'An ice-free Northwest Passage is a disaster.'

Watt-Cloutier urges 'low-carbon economy'

By CHRIS WINDEYER

Breathless headlines proclaiming an ice-free Northwest Passage within decades might be music to the ears to companies that trade in global shipping or resource exploitation.

But Sheila Watt-Cloutier thinks Canada, already fretting over how to defend its tenuous hold on control of the passage, could kill two birds with one stone and step up the fight against climate change.

After all, she said in a keynote address to the Planning For Climate Change conference in Iqaluit July 20, the reason the passage is impassable now is because it's frozen.

"Until that ice started to melt nobody cared," Watt-Cloutier told 200 assembled delegates at the Frobisher Inn. "But an ice-free Northwest Passage is an environmental disaster."

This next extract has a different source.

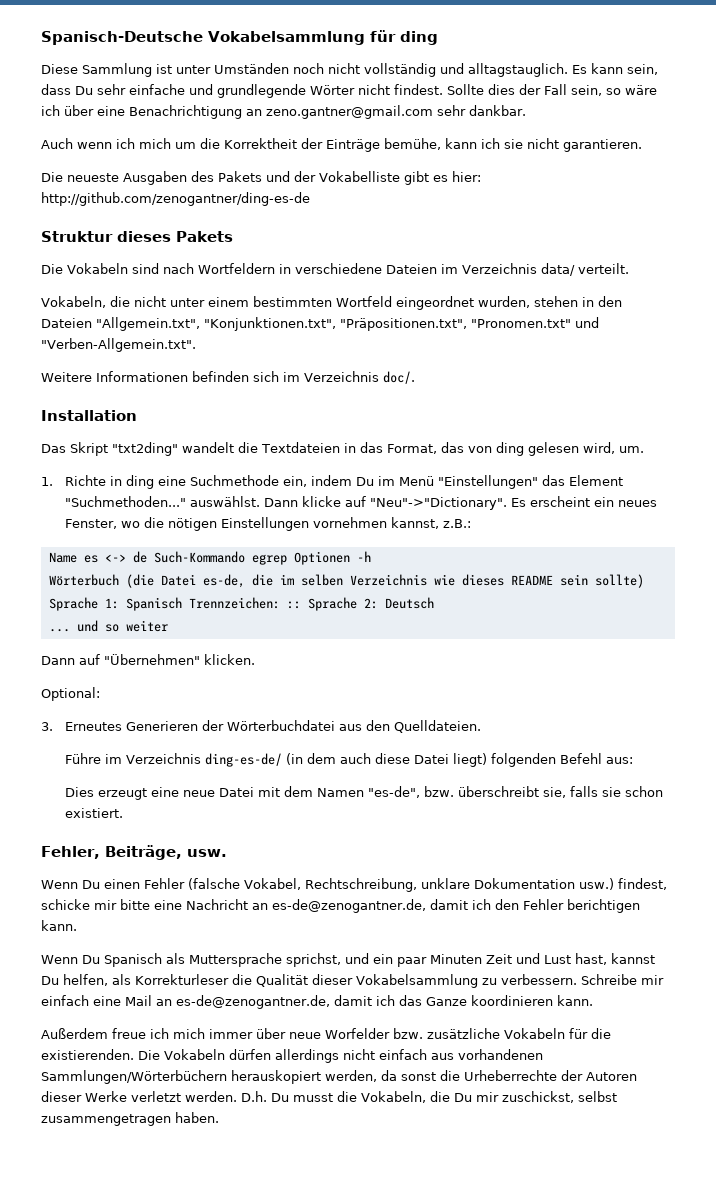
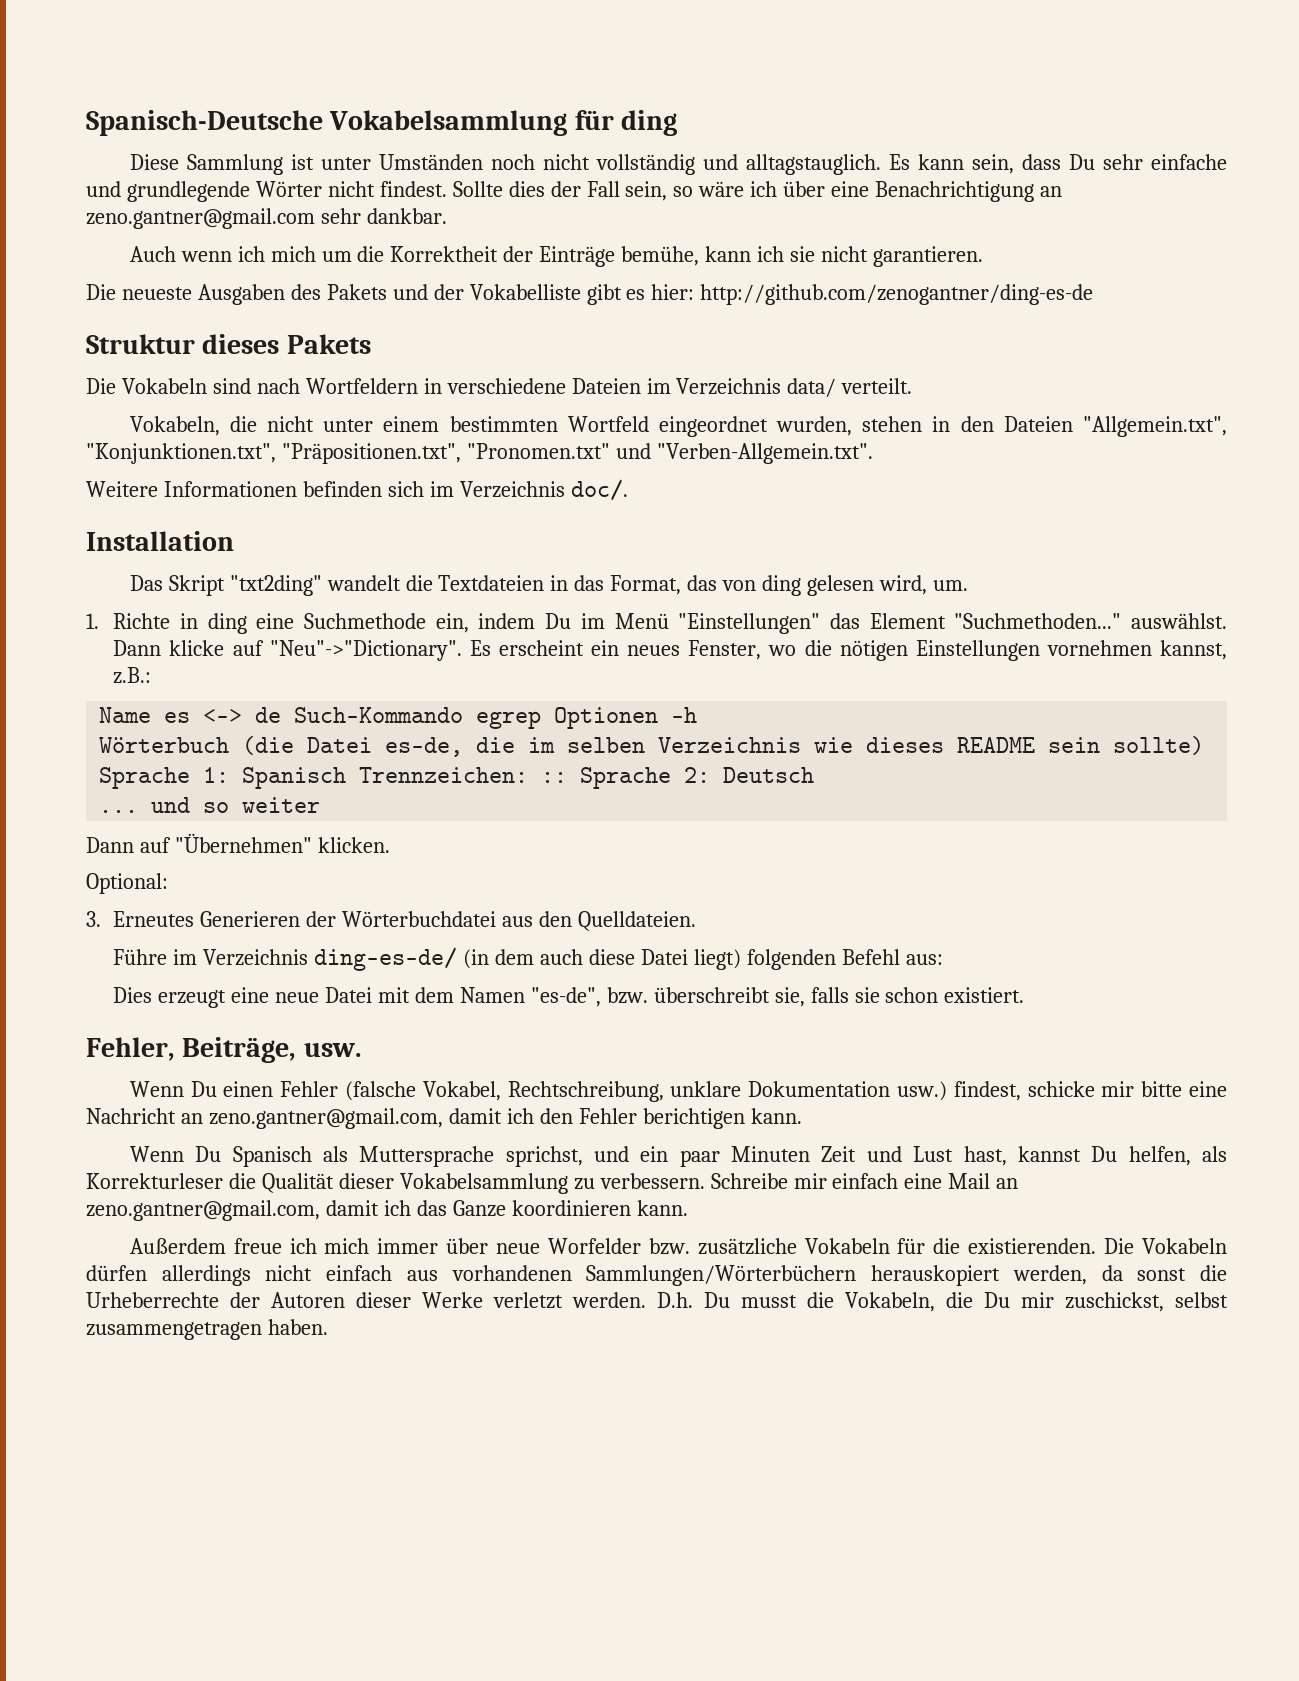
[272,899,426,913] es-de@zenogantner.de, -> [208,1108,443,1129] zeno.gantner@gmail.com,
[176,995,330,1009] es-de@zenogantner.de, -> [86,1200,320,1221] zeno.gantner@gmail.com,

Numerous countries are eying the Arctic as a potential source of minerals, oil and natural gas as climate change causes polar ice to melt.

But Watt-Cloutier said the loss of sea ice is a disaster for Inuit who use it for transportation and hunting. And climate change is proof the planet can't handle unrestrained economic expansion, she added.

And the impacts of climate change, caused by the consumption of wealthy western countries will fall disproportionately upon the shoulders of poor and indigenous people, she said.

Watt-Cloutier, filling in for Mary Simon, the president of Inuit Tapiriit Kanatami, who was sick, also called on the city planners, scientists and academics to work with holders of traditional knowledge "to develop a low-carbon economy."

That's exactly what the symposium is for, said organizer Debbie Nielsen.

"One of the goals of the symposium is definitely to bring the two together, the community and scientific knowledge sharing planning practices," she said.

The conference offered delegates sessions on everything from the basic science behind climate change to the experiences of communities like Ottawa and Aklavik, Northwest Territories, which have already had dealing with impacts of climate change.

The symposium, which ran until this past Wednesday, even sought to reduce its own carbon emissions, caused by hundreds of conference-goers flying in from southern Canada.

Nielsen said organizers calculated the total emissions generated by the symposium were worth $4,500 based on the going price for carbon offset credits.

That amount, plus any profits generated by the conference, will go to a fund designed to support sustainable development projects in Iqaluit.